Марки. Филателистическая повесть. Книга 1 | страница 39



— Войдите, — крикнул Попов, заняв позицию позади двери. В руке профессор из предосторожности сжимал бронзовый подсвечник. Сердце стучало. Сейчас ему очень не хватало рядом кого-то из своих. Пусть даже и Будённого. Но седовласого маршала и след простыл.

Дверь отворилась, и на цыпочках в комнату вошла высокая, сутулившаяся фигура.

— Что вы света не зажигаете? — раздался в темноте бас Горького, и вошедший принялся отыскивать спички.

— А почему вы так поздно являетесь ко мне? — вопросом на вопрос встретил его Попов, выходя из-за укрытия и переводя дыхание. — Держите свечи, давайте посидим сегодня без электричества.

Через минуту свеча загорелась, комната наполнилась слабым светом и многочисленными тенями, гулявшими по стенам. От тусклого света приходилось напрягать глаза. Тем не менее, Попов рассмотрел Горького. Писатель стоял посередине комнаты возбуждённый, с винными пятнами на манишке и, размахивая длинными руками, громко рассказывал об увиденном им Хрустальном дворце Гайд-Парка.

— Что за чудо, колоссальное здание, стекло и бетон, архитектура будущего! И название какое — Хрустальный дворец! Так и просится на бумагу!

Изобретатель радио слушал нетерпеливо, бросая взгляд то на окно, то на дверь:

— Что вас туда несёт в этот парк? Чего вы там не видели?

— Мне там всё нравится, — оправдывался писатель. — Я нашёл замечательное место, где честные люди с трибуны говорят правду о жизни.

— Значит, пока я готовлюсь к встрече с Маркони, вы проводите всё своё время, слушая «честных рабочих людей». Пьянство — покушение на свою жизнь, потом, бывает, на чужую. Бунт — сразу на чужую! Мы за этим сюда ехали?

— Послушать интересных собеседников всегда не мешает, — вяло бормотал Горький, рассматривая пол.

— Вы бросили меня здесь одного, предоставив мне самому выкручиваться. Даже не соблаговолите сообщать мне, куда уходите.

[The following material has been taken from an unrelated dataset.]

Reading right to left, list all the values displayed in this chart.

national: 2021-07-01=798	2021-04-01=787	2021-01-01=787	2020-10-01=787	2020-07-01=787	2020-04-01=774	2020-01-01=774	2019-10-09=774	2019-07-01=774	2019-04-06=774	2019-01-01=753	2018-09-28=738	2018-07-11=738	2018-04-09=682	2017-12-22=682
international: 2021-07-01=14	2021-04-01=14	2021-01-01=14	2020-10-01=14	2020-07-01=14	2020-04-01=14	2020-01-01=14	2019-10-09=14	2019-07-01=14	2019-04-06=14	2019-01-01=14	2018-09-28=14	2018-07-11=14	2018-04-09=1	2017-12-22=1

Кстати, где наш достопочтенный колонель?

Горький отрицательно замотал головой. Попов продолжал наседать:

— Послушайте, Буревестник. Если дальше так пойдёт, мы провалим всю нашу операцию по дискредитации Маркони.

— Но…

— Мне приходится отдуваться одному. Что за манеры, пить бургундское прямо в парке на лавке? Вытравите из себя это босячество. Неужели вы не понимаете, что настолько, насколько мы заинтересованы в неудаче Маркони, настолько Маркони заинтересован в том, чтобы досадить нам.

Пролетарский писатель сидел, раздавленный доводами великого учёного, его ясной манерой выражать мысли, интеллектом и непреложностью фактов. Ему стало стыдно.